Interfacial rheology studies the flow properties of the interfacial layer that is formed between two immiscible fluids, such as oil and water. The interfacial layer can be composed of any surface-active material such as surfactant, polymers, or even nanoparticles. The behavior of this layer is important especially when studying the stability of emulsions or foams. Interfacial rheology measurements are used for these studies.
Surface active molecules stabilize the interface
When two immiscible fluids, such as oil and water are mixed, the droplets of oil can be seen in water. Quickly after the mixing is stopped, the oil will, however, again separate from water and migrate on top (when the oil is the lighter phase). When surface active material such as surfactant, polymer or even particles are added into the mixture, stable emulsions can be formed. Hydrophilic to hydrophobic balance of the molecule dictate the nature of the emulsions (O/W or W/O) being formed.
There are two mechanisms by which the surface-active molecules are stabilizing emulsions. First, they decrease the interfacial tension between the oil and water. When oil and water are mixed and small oil drops are formed, there is a significant increase in the interfacial area in the system. This will increase the total interfacial free energy and result in thermodynamically unstable system when surfactants are not present. With the addition of surfactants, the total interfacial free energy increase is not as high. In addition, the surfactant molecules will form a mechanical, steric and/or electrical barrier between the droplets and the continuous phase which will decrease coalescence of the droplets.

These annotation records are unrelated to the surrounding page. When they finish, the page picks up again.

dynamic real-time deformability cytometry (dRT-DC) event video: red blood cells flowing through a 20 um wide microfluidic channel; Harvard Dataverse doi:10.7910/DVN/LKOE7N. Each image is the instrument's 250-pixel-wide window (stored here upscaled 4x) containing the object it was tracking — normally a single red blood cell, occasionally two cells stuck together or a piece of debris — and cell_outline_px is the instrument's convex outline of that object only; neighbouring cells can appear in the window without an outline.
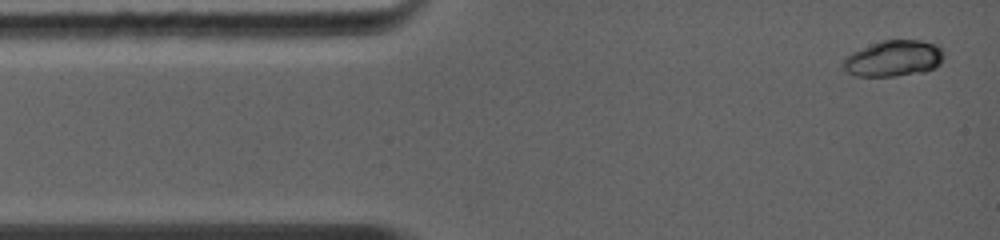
{"species": "common noctule bat (a hibernating species)", "species_latin": "Nyctalus noctula", "temperature_condition": "warm", "stored_images_in_passage": 43, "camera_frame_rate_fps": 5000, "um_per_image_px": 0.085, "animal": {"sex": "female", "body_mass_g": 19.0, "forearm_length_mm": 56.7}, "frame": {"image": 1, "passage_image": 1, "time_ms": 0.0, "image_size_px": [1000, 240], "cell_outline_px": [[944, 56], [940, 64], [924, 72], [896, 76], [856, 76], [844, 72], [840, 68], [840, 64], [844, 56], [852, 52], [880, 40], [920, 40], [936, 44], [940, 48]], "centroid_in_image_um": [75.87, 4.98], "position_along_channel_um": 9.1, "area_um2": 21.56}}
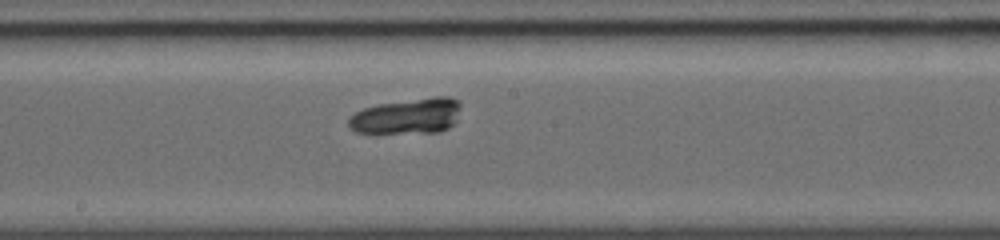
{"frame": {"image": 2, "passage_image": 22, "time_ms": 6.2, "image_size_px": [1000, 240], "cell_outline_px": [[460, 108], [456, 120], [448, 128], [440, 132], [356, 132], [348, 128], [348, 116], [364, 108], [376, 104], [432, 96], [448, 96], [460, 100]], "centroid_in_image_um": [34.62, 9.84], "position_along_channel_um": 213.6, "area_um2": 23.41}}
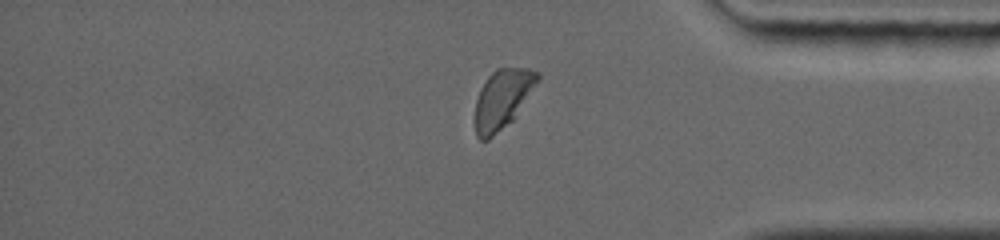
{"frame": {"image": 3, "passage_image": 39, "time_ms": 10.6, "image_size_px": [1000, 240], "cell_outline_px": [[540, 76], [512, 120], [488, 140], [480, 140], [476, 136], [476, 100], [480, 88], [488, 76], [496, 68], [528, 68], [540, 72]], "centroid_in_image_um": [42.68, 8.4], "position_along_channel_um": 392.5, "area_um2": 21.04}}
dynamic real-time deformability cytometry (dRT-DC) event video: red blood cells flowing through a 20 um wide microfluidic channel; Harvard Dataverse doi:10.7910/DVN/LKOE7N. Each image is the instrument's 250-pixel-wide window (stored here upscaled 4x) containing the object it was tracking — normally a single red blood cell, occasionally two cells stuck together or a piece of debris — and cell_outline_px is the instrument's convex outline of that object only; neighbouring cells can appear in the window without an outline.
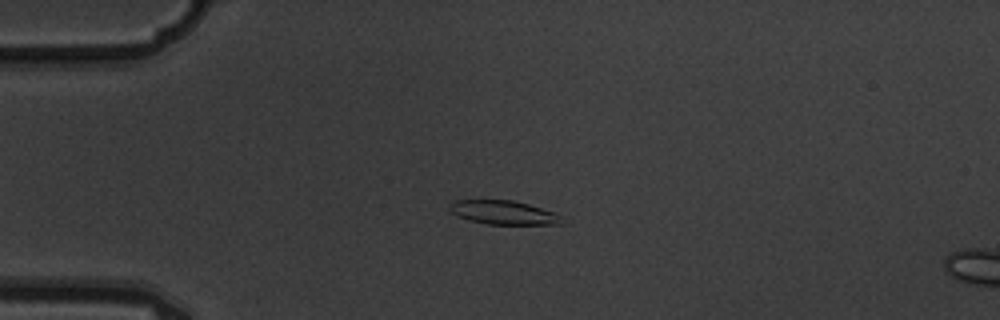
{"species": "common noctule bat (a hibernating species)", "species_latin": "Nyctalus noctula", "temperature_condition": "warm", "stored_images_in_passage": 5, "camera_frame_rate_fps": 3000, "um_per_image_px": 0.085, "animal": {"sex": "male", "body_mass_g": 19.5, "forearm_length_mm": 54.6}, "frame": {"image": 1, "passage_image": 4, "time_ms": 1.0, "image_size_px": [1000, 320], "cell_outline_px": [[564, 224], [488, 224], [468, 220], [456, 216], [448, 208], [456, 200], [512, 200], [528, 204], [552, 212], [560, 216]], "centroid_in_image_um": [42.77, 18.07], "position_along_channel_um": 42.2, "area_um2": 15.37}}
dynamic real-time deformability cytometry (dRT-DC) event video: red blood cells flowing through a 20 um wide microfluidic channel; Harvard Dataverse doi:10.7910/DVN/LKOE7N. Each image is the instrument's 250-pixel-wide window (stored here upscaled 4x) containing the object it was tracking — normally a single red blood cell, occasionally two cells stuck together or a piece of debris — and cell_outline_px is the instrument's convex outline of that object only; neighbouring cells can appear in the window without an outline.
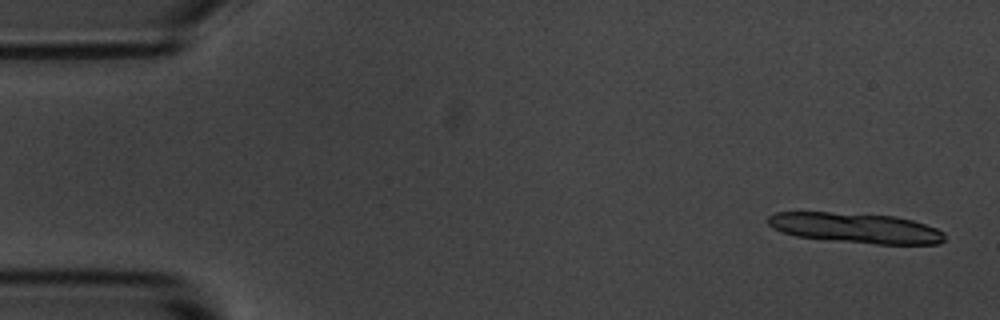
{"species": "common noctule bat (a hibernating species)", "species_latin": "Nyctalus noctula", "temperature_condition": "room temperature", "stored_images_in_passage": 4, "camera_frame_rate_fps": 3000, "um_per_image_px": 0.085, "animal": {"sex": "male", "body_mass_g": 20.1, "forearm_length_mm": 53.5}, "frame": {"image": 1, "passage_image": 1, "time_ms": 0.0, "image_size_px": [1000, 320], "cell_outline_px": [[944, 240], [940, 244], [876, 244], [832, 240], [796, 236], [784, 232], [768, 224], [768, 216], [776, 212], [832, 212], [896, 216], [912, 220], [936, 228], [944, 232]], "centroid_in_image_um": [72.77, 19.37], "position_along_channel_um": 12.2, "area_um2": 30.87}}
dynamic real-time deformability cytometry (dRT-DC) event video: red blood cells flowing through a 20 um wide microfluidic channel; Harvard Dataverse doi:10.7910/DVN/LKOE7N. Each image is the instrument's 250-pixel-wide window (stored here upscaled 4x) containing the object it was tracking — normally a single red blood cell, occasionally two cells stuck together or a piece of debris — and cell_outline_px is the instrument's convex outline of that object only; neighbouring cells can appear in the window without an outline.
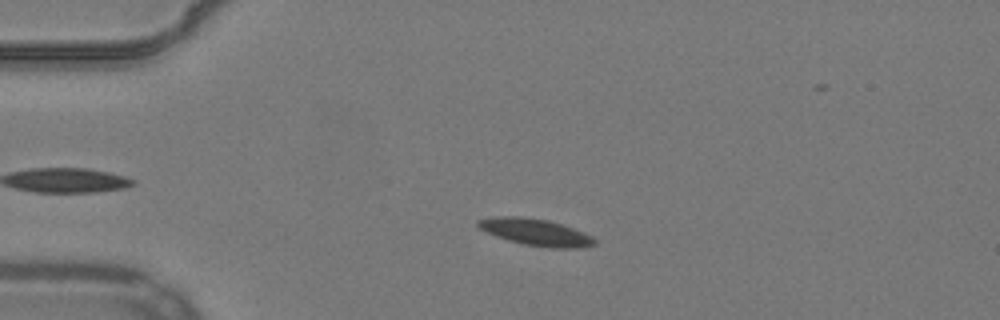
{"species": "common noctule bat (a hibernating species)", "species_latin": "Nyctalus noctula", "temperature_condition": "warm", "stored_images_in_passage": 43, "camera_frame_rate_fps": 3000, "um_per_image_px": 0.085, "animal": {"sex": "male", "body_mass_g": 19.2, "forearm_length_mm": 51.8}, "frame": {"image": 1, "passage_image": 12, "time_ms": 3.667, "image_size_px": [1000, 320], "cell_outline_px": [[596, 244], [576, 248], [552, 248], [524, 244], [496, 236], [480, 228], [476, 224], [476, 220], [500, 216], [520, 216], [548, 220], [572, 228], [592, 236], [596, 240]], "centroid_in_image_um": [45.53, 19.73], "position_along_channel_um": 39.5, "area_um2": 17.86}}
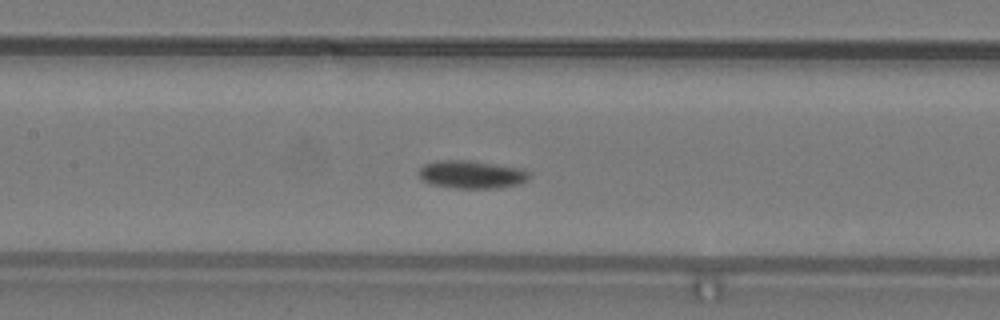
{"frame": {"image": 2, "passage_image": 25, "time_ms": 8.0, "image_size_px": [1000, 320], "cell_outline_px": [[532, 172], [528, 180], [520, 184], [500, 188], [456, 188], [432, 184], [420, 180], [420, 168], [424, 164], [436, 160], [472, 160], [524, 168]], "centroid_in_image_um": [40.15, 14.82], "position_along_channel_um": 167.2, "area_um2": 18.38}}
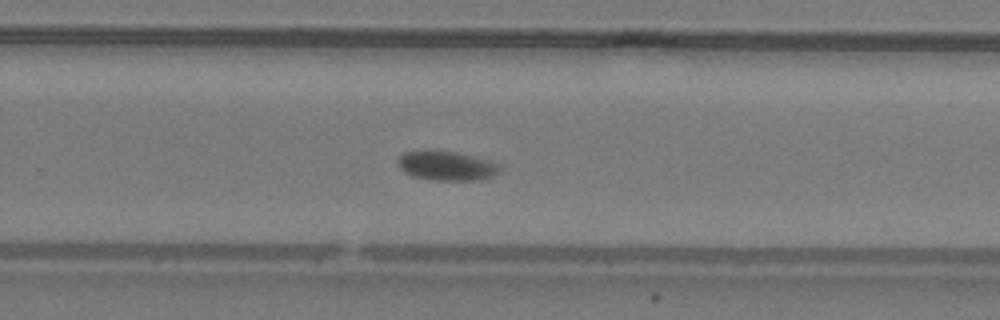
{"frame": {"image": 3, "passage_image": 35, "time_ms": 11.333, "image_size_px": [1000, 320], "cell_outline_px": [[504, 168], [500, 172], [492, 176], [476, 180], [432, 180], [412, 176], [404, 172], [396, 164], [396, 160], [404, 152], [456, 152], [492, 160], [500, 164]], "centroid_in_image_um": [38.02, 14.11], "position_along_channel_um": 291.8, "area_um2": 17.4}, "authors_computed_cell_mechanics": {"area_um2": 17.3978, "velocity_mm_per_s": 3.7497, "shape_relaxation_time_tau1_ms": 6.8084, "shape_relaxation_time_tau2_ms": null, "deformation_change_tau1": 0.143, "deformation_change_tau2": null}}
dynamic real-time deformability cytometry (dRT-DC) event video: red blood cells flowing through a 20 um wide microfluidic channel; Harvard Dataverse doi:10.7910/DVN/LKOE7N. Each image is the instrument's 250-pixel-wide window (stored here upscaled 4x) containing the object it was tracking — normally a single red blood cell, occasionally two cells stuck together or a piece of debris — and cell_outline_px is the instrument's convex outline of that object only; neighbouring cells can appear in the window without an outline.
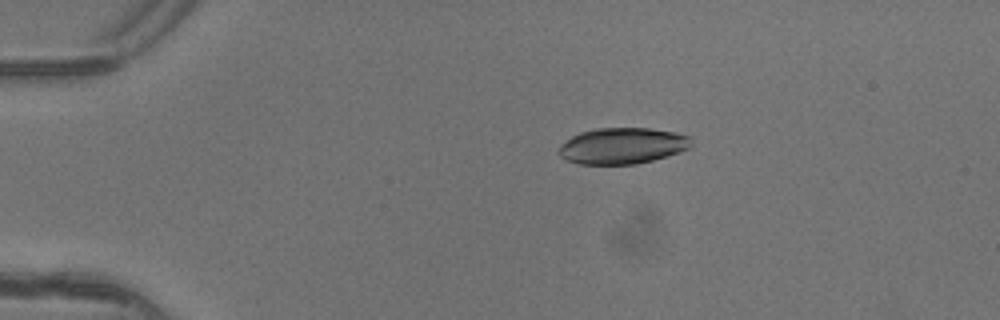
{"species": "common noctule bat (a hibernating species)", "species_latin": "Nyctalus noctula", "temperature_condition": "warm", "stored_images_in_passage": 5, "camera_frame_rate_fps": 3000, "um_per_image_px": 0.085, "animal": {"sex": "female"}, "frame": {"image": 1, "passage_image": 3, "time_ms": 0.667, "image_size_px": [1000, 320], "cell_outline_px": [[692, 144], [688, 148], [680, 152], [652, 160], [636, 164], [580, 164], [568, 160], [560, 156], [560, 148], [572, 136], [580, 132], [596, 128], [648, 128], [676, 132], [692, 136]], "centroid_in_image_um": [52.97, 12.38], "position_along_channel_um": 32.0, "area_um2": 27.74}}
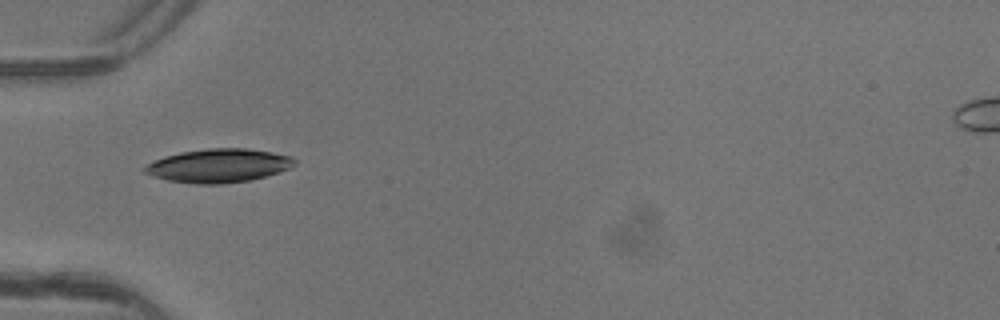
{"frame": {"image": 2, "passage_image": 5, "time_ms": 1.333, "image_size_px": [1000, 320], "cell_outline_px": [[296, 164], [288, 168], [264, 176], [248, 180], [220, 184], [196, 184], [168, 180], [152, 176], [144, 172], [140, 168], [164, 156], [180, 152], [208, 148], [248, 148], [272, 152], [292, 156], [296, 160]], "centroid_in_image_um": [18.55, 14.07], "position_along_channel_um": 66.5, "area_um2": 29.25}}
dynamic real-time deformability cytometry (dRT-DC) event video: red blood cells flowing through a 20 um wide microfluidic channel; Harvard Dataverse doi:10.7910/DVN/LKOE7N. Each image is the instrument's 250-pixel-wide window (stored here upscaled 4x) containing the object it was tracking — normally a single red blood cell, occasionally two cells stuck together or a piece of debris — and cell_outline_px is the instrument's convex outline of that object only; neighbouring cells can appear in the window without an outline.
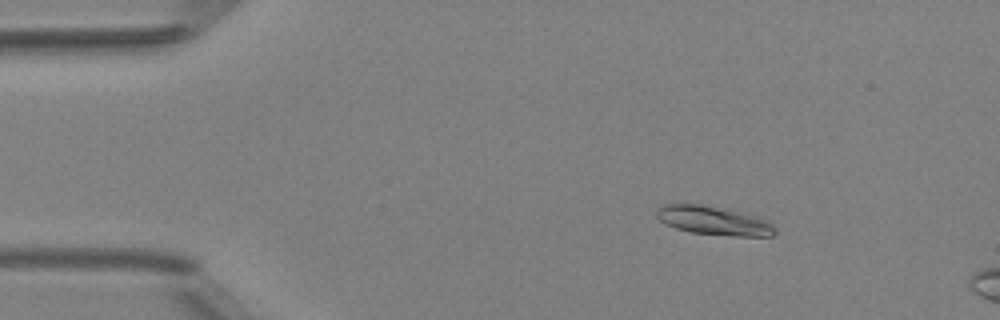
{"species": "Egyptian fruit bat (a non-hibernating species)", "species_latin": "Rousettus aegyptiacus", "temperature_condition": "room temperature", "stored_images_in_passage": 5, "camera_frame_rate_fps": 3000, "um_per_image_px": 0.085, "animal": {"sex": "female"}, "frame": {"image": 1, "passage_image": 2, "time_ms": 1.0, "image_size_px": [1000, 320], "cell_outline_px": [[776, 232], [772, 236], [736, 236], [692, 232], [676, 228], [664, 224], [656, 216], [656, 208], [660, 204], [700, 204], [760, 216], [768, 220], [776, 228]], "centroid_in_image_um": [60.67, 18.74], "position_along_channel_um": 24.3, "area_um2": 19.94}}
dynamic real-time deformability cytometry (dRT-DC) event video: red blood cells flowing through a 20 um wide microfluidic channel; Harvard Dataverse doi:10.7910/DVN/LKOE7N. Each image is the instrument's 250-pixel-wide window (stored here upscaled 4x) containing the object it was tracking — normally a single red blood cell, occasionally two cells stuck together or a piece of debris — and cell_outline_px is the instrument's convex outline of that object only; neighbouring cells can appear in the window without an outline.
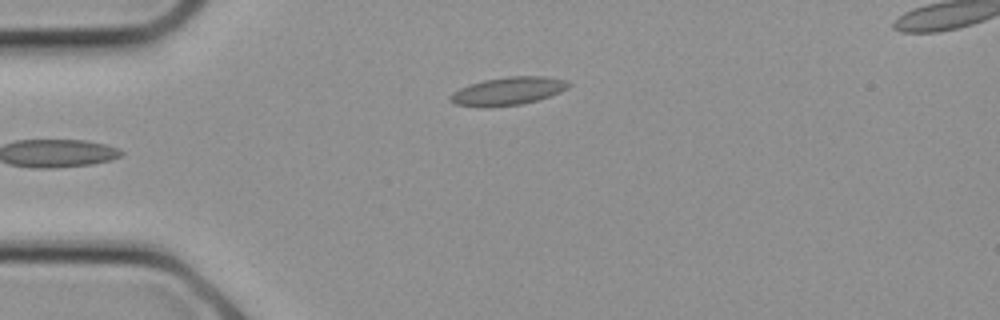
{"species": "common noctule bat (a hibernating species)", "species_latin": "Nyctalus noctula", "temperature_condition": "cold", "stored_images_in_passage": 8, "camera_frame_rate_fps": 3000, "um_per_image_px": 0.085, "animal": {"sex": "female", "body_mass_g": 21.9}, "frame": {"image": 1, "passage_image": 8, "time_ms": 2.333, "image_size_px": [1000, 320], "cell_outline_px": [[572, 84], [568, 88], [560, 92], [536, 100], [520, 104], [484, 108], [456, 104], [448, 100], [448, 96], [452, 92], [468, 84], [484, 80], [508, 76], [544, 76], [568, 80]], "centroid_in_image_um": [43.15, 7.74], "position_along_channel_um": 41.8, "area_um2": 19.48}}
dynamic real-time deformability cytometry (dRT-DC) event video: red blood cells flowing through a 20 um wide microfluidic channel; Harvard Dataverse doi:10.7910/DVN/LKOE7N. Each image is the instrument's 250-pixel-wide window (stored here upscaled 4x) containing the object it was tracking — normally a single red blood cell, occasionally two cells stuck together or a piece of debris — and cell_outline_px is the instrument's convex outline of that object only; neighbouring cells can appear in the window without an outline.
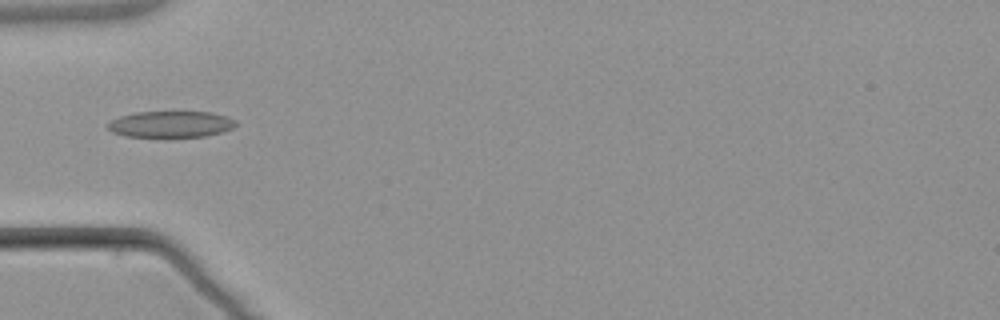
{"species": "common noctule bat (a hibernating species)", "species_latin": "Nyctalus noctula", "temperature_condition": "warm", "stored_images_in_passage": 3, "camera_frame_rate_fps": 3000, "um_per_image_px": 0.085, "animal": {"sex": "male", "body_mass_g": 21.5, "forearm_length_mm": 52.0}, "frame": {"image": 1, "passage_image": 3, "time_ms": 2.333, "image_size_px": [1000, 320], "cell_outline_px": [[236, 124], [232, 128], [220, 132], [204, 136], [168, 140], [124, 136], [112, 132], [104, 124], [120, 116], [136, 112], [212, 112], [236, 120]], "centroid_in_image_um": [14.45, 10.61], "position_along_channel_um": 70.6, "area_um2": 20.52}}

Pulsating drop offers a quick method to evaluate surface elasticity
The properties of the interfacial layer have significant effect on the stability of the emulsion. Surface elasticity has been proposed as one of the parameters that can be used to predict emulsion stability. Interfacial elasticity can be measured by using optical tensiometer equipped with the pulsating drop module.
In the pulsating drop measurement, the volume of the drop is pulsated with the known frequency. The area variation as well as the surface tension change as a function of frequency is detected. This information is used to calculate the surface elasticity.